The difference between a mediocre plan and a great one could translate into tens of thousands of dollars in future retirement money. Plus, a 401(k)’s quality can show how serious a company is about attracting and retaining good workers.
That’s not to say you should leave or turn down a job if it doesn’t offer a great 401(k). But knowing how to spot a best-in-class retirement plan can help you evaluate job offers, negotiate a raise to compensate for what you’re missing and perhaps encourage your employer to make its plan better.
Here are three features of great 401(k)s.
No waiting
A good 401(k) comes with a company match, plenty of low-cost investment options and low fees. A great 401(k) doesn’t make you wait to take advantage of those features.
Many plans now allow participants to begin contributions immediately, with no waiting period. Others have waiting periods of one to six months. Some require people to wait a full year – the maximum allowed under federal law – and that delay can be expensive for workers.
Let’s say you’re 25, earning $50,000 a year and able to contribute 10% of your pay. The $5,000 you can’t contribute the first year, plus a typical $1,500 match you wouldn’t earn, could mean about $106,000 less in your retirement account by the time you’re 65, assuming 7% average annual returns.
If you change jobs in the future – as you almost certainly will – every waiting period you encounter could compound the damage.
Keep the match
Plans offer a number of different matching formulas, with some of the most common being 50% of the first 6% of earnings and 100% of the first 3% to 6% of pay.

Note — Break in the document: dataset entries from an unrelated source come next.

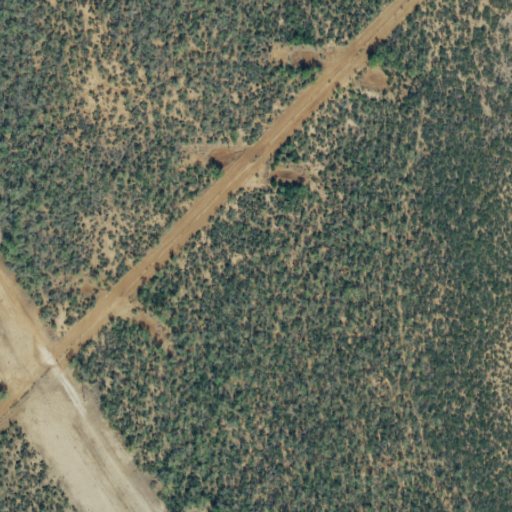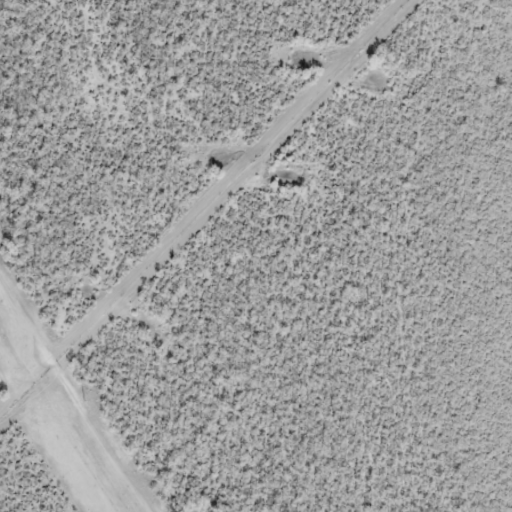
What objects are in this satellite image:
power tower: (83, 398)
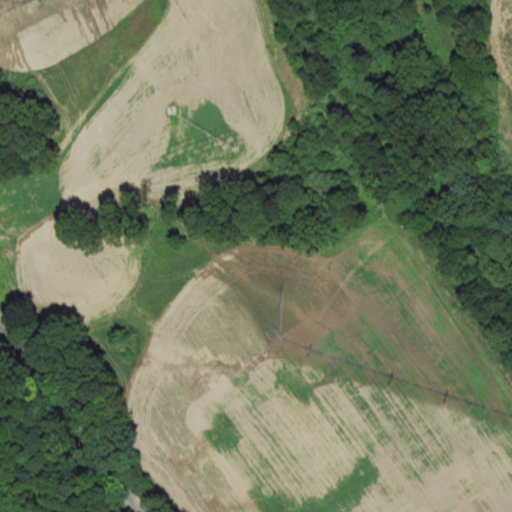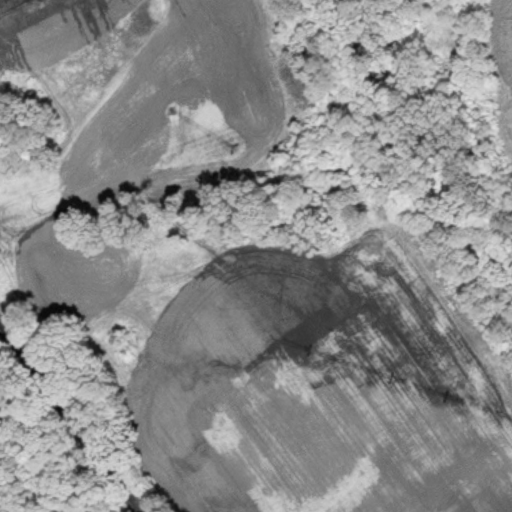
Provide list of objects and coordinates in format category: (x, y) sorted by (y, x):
road: (68, 424)
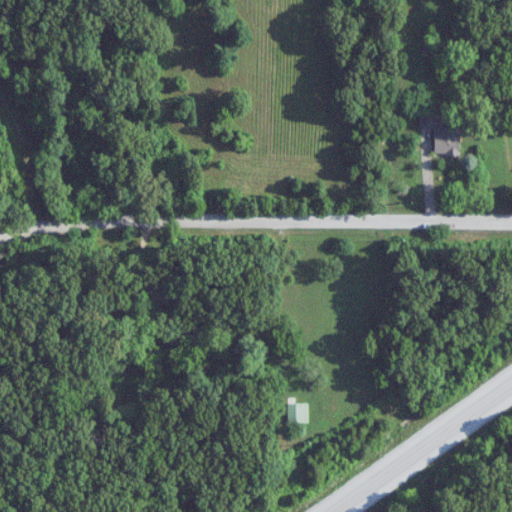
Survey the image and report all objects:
building: (443, 133)
road: (28, 155)
road: (254, 220)
building: (185, 334)
building: (298, 413)
road: (422, 448)
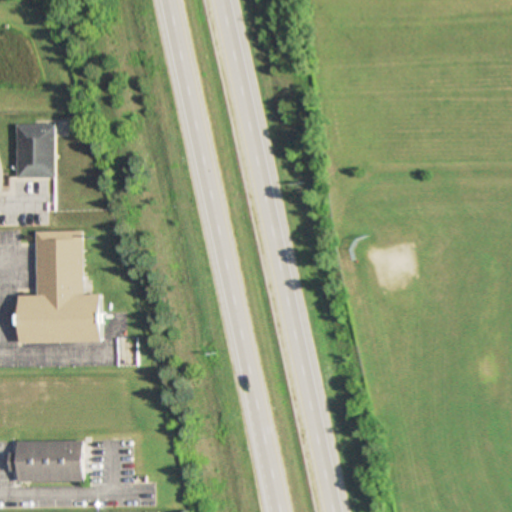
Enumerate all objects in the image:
building: (39, 150)
road: (231, 254)
road: (278, 256)
building: (64, 295)
building: (52, 461)
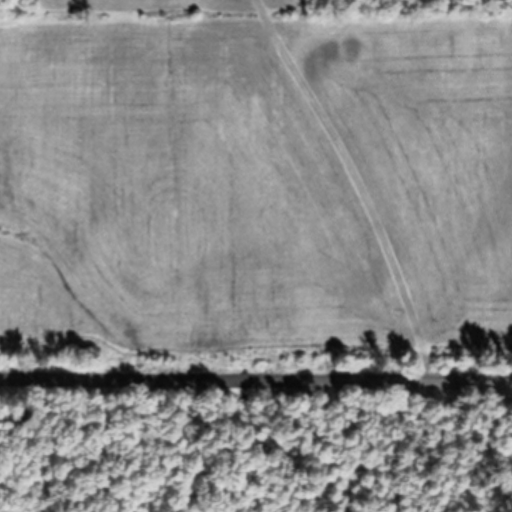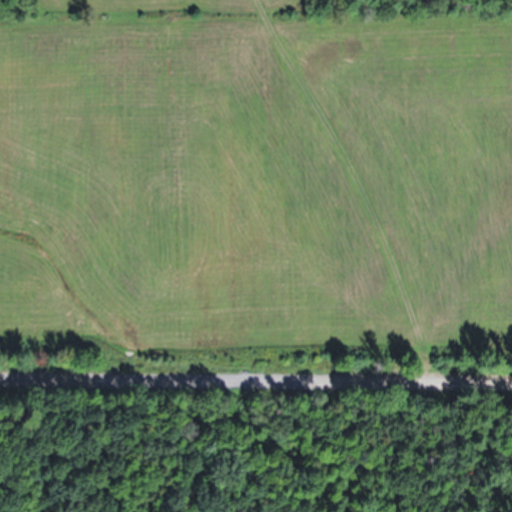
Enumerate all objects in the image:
road: (256, 385)
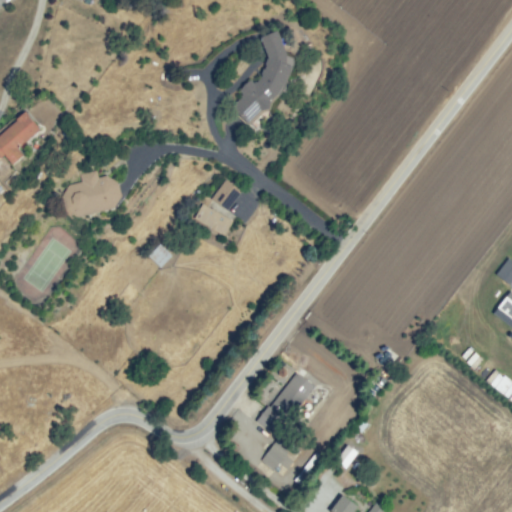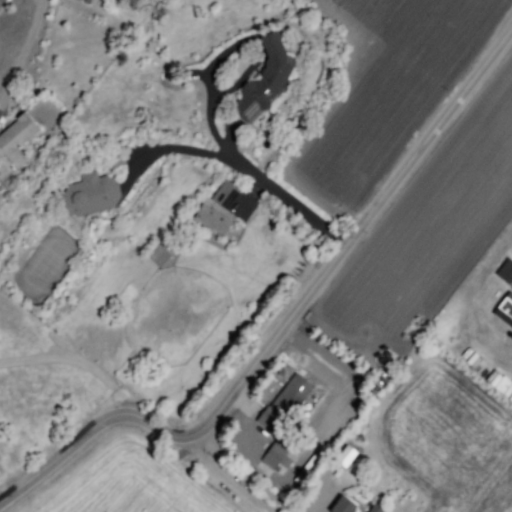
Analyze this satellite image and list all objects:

The more generous the match, the better for participants – to a point. Many plans have long vesting periods for employer contributions. You might not have a right to any matching funds until you’ve worked for the company for three years, for example. After you hit the three-year mark, you would own 100% of any match you’ve earned and 100% of any future matches.
Another common approach is a six-year “graded” vesting schedule. You might have to work two years before you get 20% of the match. You would get another 20% after each year of service until you were 100% invested in past and future matches after year six.

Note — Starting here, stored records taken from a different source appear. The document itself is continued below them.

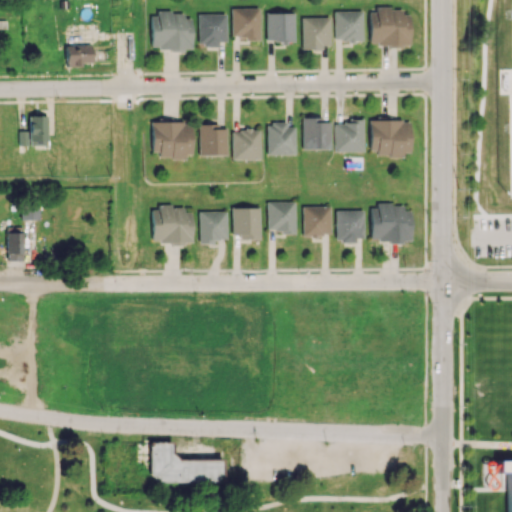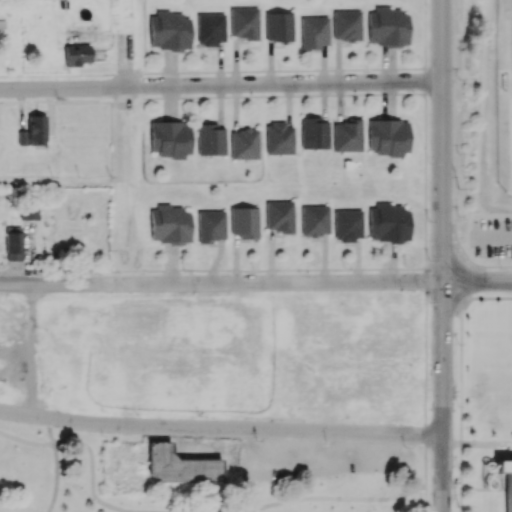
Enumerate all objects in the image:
building: (244, 22)
building: (279, 25)
building: (346, 25)
building: (387, 26)
building: (210, 28)
building: (169, 30)
building: (314, 32)
building: (76, 54)
road: (123, 71)
road: (221, 85)
building: (33, 131)
building: (314, 133)
park: (482, 133)
building: (347, 135)
building: (388, 137)
building: (170, 138)
building: (279, 138)
building: (210, 139)
road: (443, 141)
building: (244, 144)
road: (57, 183)
building: (29, 210)
building: (279, 216)
building: (314, 220)
building: (245, 222)
building: (389, 222)
building: (170, 224)
building: (347, 225)
building: (211, 226)
road: (495, 234)
parking lot: (491, 236)
building: (13, 246)
road: (477, 282)
road: (221, 283)
park: (57, 349)
road: (442, 397)
building: (483, 406)
road: (220, 427)
road: (26, 440)
road: (477, 443)
road: (424, 458)
road: (55, 464)
building: (179, 466)
road: (91, 476)
building: (506, 476)
building: (508, 484)
park: (142, 485)
road: (424, 497)
road: (281, 500)
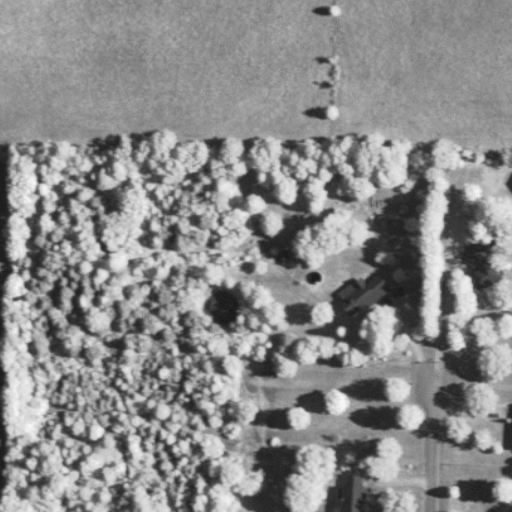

But long vesting periods have come under fire because of their negative impact on today’s more mobile workers. A 2016 report by the U.S. Government Accountability Office found if a worker left two jobs before vesting, at ages 20 and 40, the matches they forfeit could be worth $81,743 at retirement.
A growing number of plans give employees immediate ownership of matching funds – 44.2% in 2021, up from 38.5% in 2017, according to Hattie Greenan, director of research and communications for the Plan Sponsor Council of America.

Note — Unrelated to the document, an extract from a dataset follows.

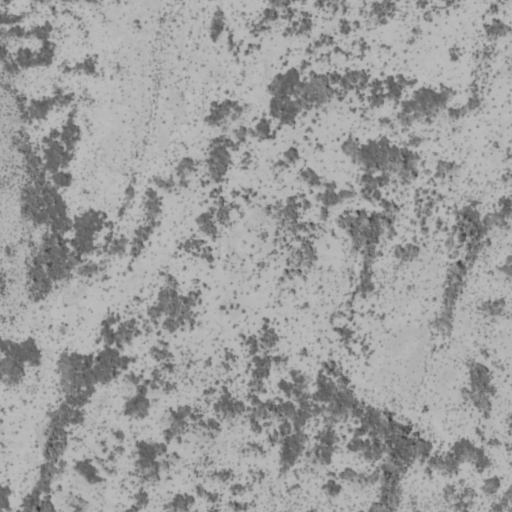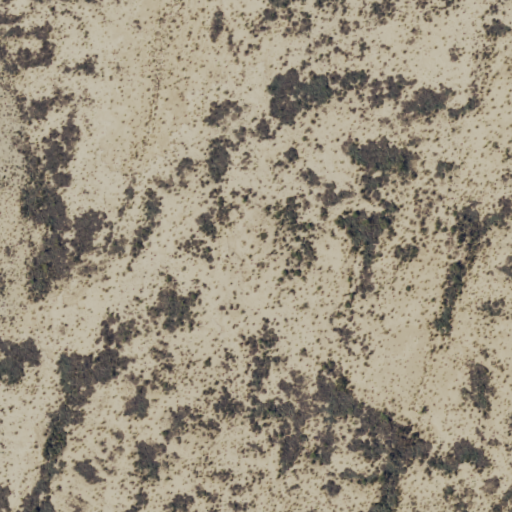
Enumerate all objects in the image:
road: (433, 346)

You’re always 100% vested in your own contributions, but it’s important to understand any restrictions imposed on your employer’s contributions – and perhaps push for shorter vesting periods.
More ways to save
Most plans today offer a Roth 401(k) option that allows participants to put away money that won’t be taxed in retirement.
Contributions to a regular, pretax 401(k) give you an upfront tax break, but withdrawals are taxed as income. Contributions to a Roth 401(k) don’t reduce your current tax bill, but withdrawals in retirement are tax-free. Financial planners often suggest clients have money in both pretax and tax-free accounts to better manage their tax bill in retirement.
The IRS limits pretax and Roth 401(k) contributions to $20,500 in 2022 for people under 50 and $27,000 for people 50 and older. But total contributions – by participants and their employers – can be up to $61,000 for people under 50 or $67,500 for those 50 and older, if the plan allows it.
Some plans offer the option to make additional, after-tax contributions, which can help you stuff a whole lot more money into your retirement plan.
Let’s say you’re younger than 50 and max out your pretax contributions. Your company contributes a $6,000 match, for a total of $26,500. If your plan allows, you could contribute as much as $34,500 to the after-tax option to meet the combined employer and participant contribution allowance.
Money in after-tax accounts can grow tax-deferred, which is a nice perk, but some plans offer something even better: “in plan” conversions that let you quickly move the money into Roth accounts, minimizing the potential tax bill. This combination of after-tax contributions followed by conversions is known as a “mega backdoor Roth,” and it can be mega-helpful in piling up future tax-free funds.